Monday, 20 December 2010
Here Comes the Cavalry
In the midst of our winter snows, blizzards, freezes, airport closures, broken down trains, a lack of road salt, yes the general travel paralysis, there’s one good story. No, it’s not news of a thaw. Forecasters say that there’s no end in sight to our current ice age. The good news is that two tankers have docked at Inverness and Aberdeen, carrying 2 million litres of home heating oil. Most rural Scottish homes have no other source of energy; they cook with oil, heat their homes and their bath water with it. Lately, supplies in many homes have been low, and oil deliveries unavailable.
Each house has a tank containing 1,200 litres or more. When the level drops to less than half, you call a supplier and they fill your tank, usually within a week Not these days. Two weeks ago Brogan Fuels gave me an estimated delivery day of mid to late January. Their stocks are down; demand is up since mid November when the first snows fell.
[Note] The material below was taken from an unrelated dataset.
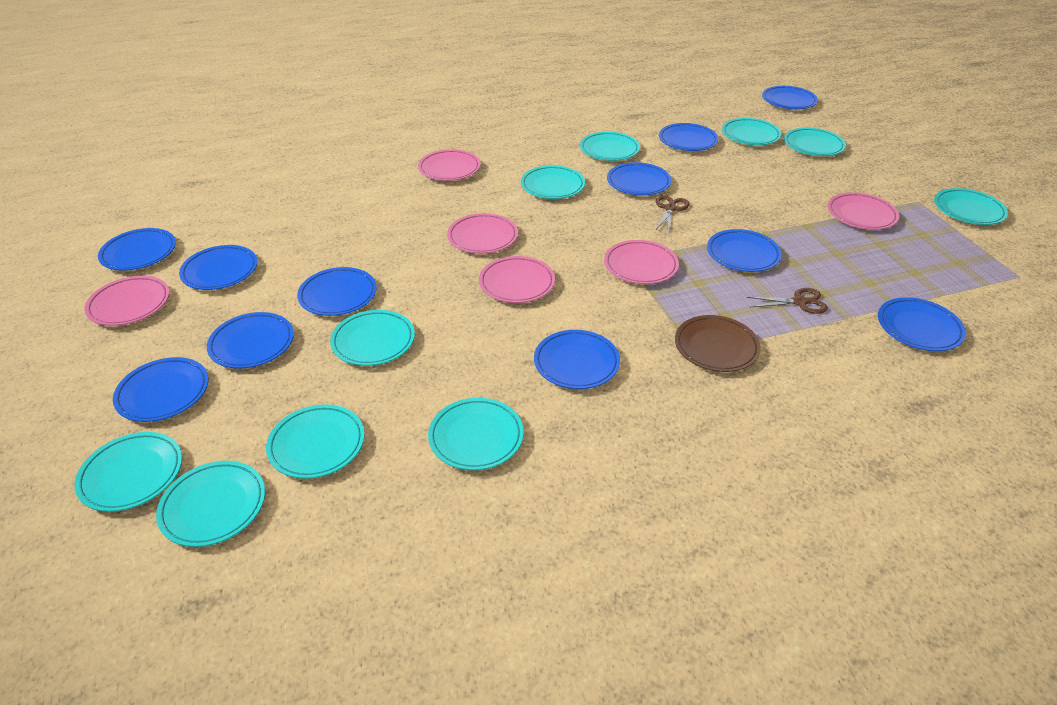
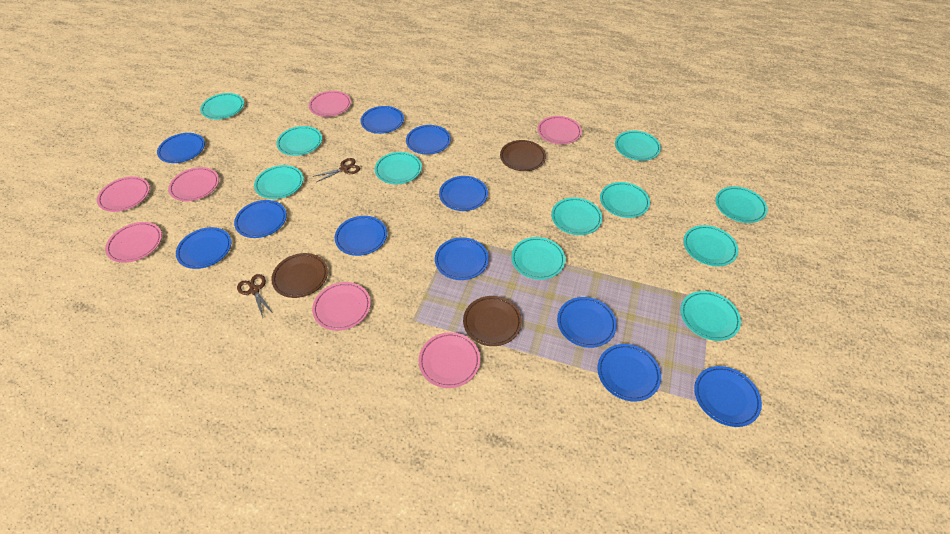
brown plate: [675,315,761,372] = 1 -> [271,253,328,298] [463,296,522,346] [500,140,546,171] = 3
pink plate: [84,276,170,326] [418,149,480,181] [447,213,518,254] [479,256,555,303] [604,240,679,284] [828,192,899,230] = 6 -> [97,176,150,212] [105,222,162,263] [168,167,219,201] [309,91,351,117] [312,282,371,331] [418,332,480,388] [538,116,582,145] = 7
turquoise plate: [75,432,182,512] [156,461,265,547] [266,404,365,479] [330,310,415,366] [428,398,523,470] [521,165,585,199] [580,132,640,161] [722,118,781,145] [784,128,846,156] [934,188,1008,225] = 10 -> [200,93,244,119] [254,165,303,199] [276,126,322,156] [375,152,422,184] [511,237,565,280] [551,197,602,235] [600,182,650,218] [615,131,661,161] [680,291,741,341] [683,225,738,266] [715,186,768,223] = 11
We’re lucky. In addition to oil we have a wood burning stove to warm our house. Our neighbours offered to loan us some oil if we run empty. But many others don’t have those options and must cope in cold houses. Here are some stories.
Everyone blames the winter chaos on government policies. Complacency. After all if Canada and Russia can handle their winters why can’t we?
We can’t because we’re in the midst of a paradigm change. Climate shock. This is our second severe winter that’s worse than anyone remembers. For over fifty years we’ve had mild winters. Our culture evolved around them, allowing us commutes of 50 miles to work, and unrestricted travel in good or bad weather. Suddenly we find that no longer realistic. Last years severe winter did little to prepare us for this one, because no one really believed it was coming. We bought some extra road salt, but not enough. Employed more gritting crews, but not enough. Heating oil budgets were way off. Airports left with too few de-icers and snow blowers. Even if they had them, incoming planes couldn't have landed safely.
When climate change happened before, it didn’t happen gradually. It didn’t give societies time to adapt. The medieval warm period lasted 300 years and ended in 1309. That winter caught everyone unprepared; was so cold that the Thames froze over. The following winter was no better. Then came the disastrous summer of 1315, cold with constant rain. Trading with the continent was disrupted. Corn varieties adapted to a warmer climate no longer grew. There were widespread crop failures and famine, especially serious because England and Europe’s population more than tripled during the medieval warm period. No amount of preparation could have mitigated the disastrous effects.
Following Scotland’s recent paralysis, the transport minister Stewart Stevenson resigned. What will his successor do differently? He can decide that we’re in a mini ice age, buy up new fleets of gritting trucks. Go to Russia for lessons. Or he can shake his fist at the weather. Despite our technology, weather often has the last word.